Prerequisites for Linux instances

To ensure that ENA Express can operate effectively, update the settings for your Linux instance as follows.

  • If your instance uses jumbo frames, run the following command to set your maximum transmission unit (MTU) to 8900.

    [ec2-user ~]$ sudo ip link set dev eth0 mtu 8900
  • Increase the receiver (Rx) ring size, as follows:

    [ec2-user ~]$ ethtool -G device rx 8192
  • To maximize ENA Express bandwidth, configure your TCP queue limits as follows:

    1. Set the TCP small queue limit to 1MB or higher. This increases the amount of data that's queued for transmission on a socket.

      sudo sh -c 'echo 1048576 > /proc/sys/net/ipv4/tcp_limit_output_bytes'
    2. Disable byte queue limits on the eth device if they're enabled for your Linux distribution. This increases data queued for transmission for the device queue.

      sudo sh -c 'for txq in /sys/class/net/eth0/queues/tx-*; do echo max > ${txq}/byte_queue_limits/limit_min; done'
      Note

      The ENA driver for the Amazon Linux distribution disables byte queue limits by default.

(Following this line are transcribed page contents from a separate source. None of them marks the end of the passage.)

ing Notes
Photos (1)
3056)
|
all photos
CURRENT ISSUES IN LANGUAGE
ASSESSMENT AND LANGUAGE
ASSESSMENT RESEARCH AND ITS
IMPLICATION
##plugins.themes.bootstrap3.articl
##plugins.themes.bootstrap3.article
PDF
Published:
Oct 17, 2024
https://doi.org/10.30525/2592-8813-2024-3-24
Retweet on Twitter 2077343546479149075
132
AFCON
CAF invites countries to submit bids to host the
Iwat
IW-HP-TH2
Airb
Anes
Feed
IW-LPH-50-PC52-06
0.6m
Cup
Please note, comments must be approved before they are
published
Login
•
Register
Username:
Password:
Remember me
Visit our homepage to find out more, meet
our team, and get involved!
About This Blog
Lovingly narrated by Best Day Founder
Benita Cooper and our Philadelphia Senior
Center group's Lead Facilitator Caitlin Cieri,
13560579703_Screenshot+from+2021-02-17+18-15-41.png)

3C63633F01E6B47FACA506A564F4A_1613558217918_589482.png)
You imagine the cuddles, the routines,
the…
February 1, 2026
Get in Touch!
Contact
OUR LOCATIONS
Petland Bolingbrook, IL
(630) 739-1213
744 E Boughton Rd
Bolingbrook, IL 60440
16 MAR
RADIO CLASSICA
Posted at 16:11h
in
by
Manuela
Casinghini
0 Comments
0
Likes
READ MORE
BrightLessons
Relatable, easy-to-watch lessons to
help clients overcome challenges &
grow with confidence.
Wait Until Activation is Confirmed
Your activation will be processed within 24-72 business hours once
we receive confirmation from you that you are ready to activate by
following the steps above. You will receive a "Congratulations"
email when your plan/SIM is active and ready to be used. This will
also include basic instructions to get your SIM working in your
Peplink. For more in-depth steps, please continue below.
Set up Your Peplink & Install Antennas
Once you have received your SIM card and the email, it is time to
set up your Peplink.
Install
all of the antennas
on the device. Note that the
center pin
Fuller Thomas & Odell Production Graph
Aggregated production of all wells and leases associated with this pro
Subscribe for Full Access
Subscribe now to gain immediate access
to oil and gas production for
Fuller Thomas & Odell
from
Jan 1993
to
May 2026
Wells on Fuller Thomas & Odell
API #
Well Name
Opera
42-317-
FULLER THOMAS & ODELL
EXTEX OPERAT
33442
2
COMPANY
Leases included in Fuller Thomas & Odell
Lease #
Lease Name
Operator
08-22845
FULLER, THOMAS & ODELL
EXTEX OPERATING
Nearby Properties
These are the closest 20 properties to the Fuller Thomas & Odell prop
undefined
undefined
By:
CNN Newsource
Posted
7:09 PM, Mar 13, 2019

Tune performance for ENA Express settings on Linux instances

To check your Linux instance configuration for optimal ENA Express performance, you can run the following script that's available on the Amazon GitHub repository:

https://github.com/amzn/amzn-ec2-ena-utilities/blob/main/ena-express/check-ena-express-settings.sh

The script runs a series of tests and suggests both recommended and required configuration changes.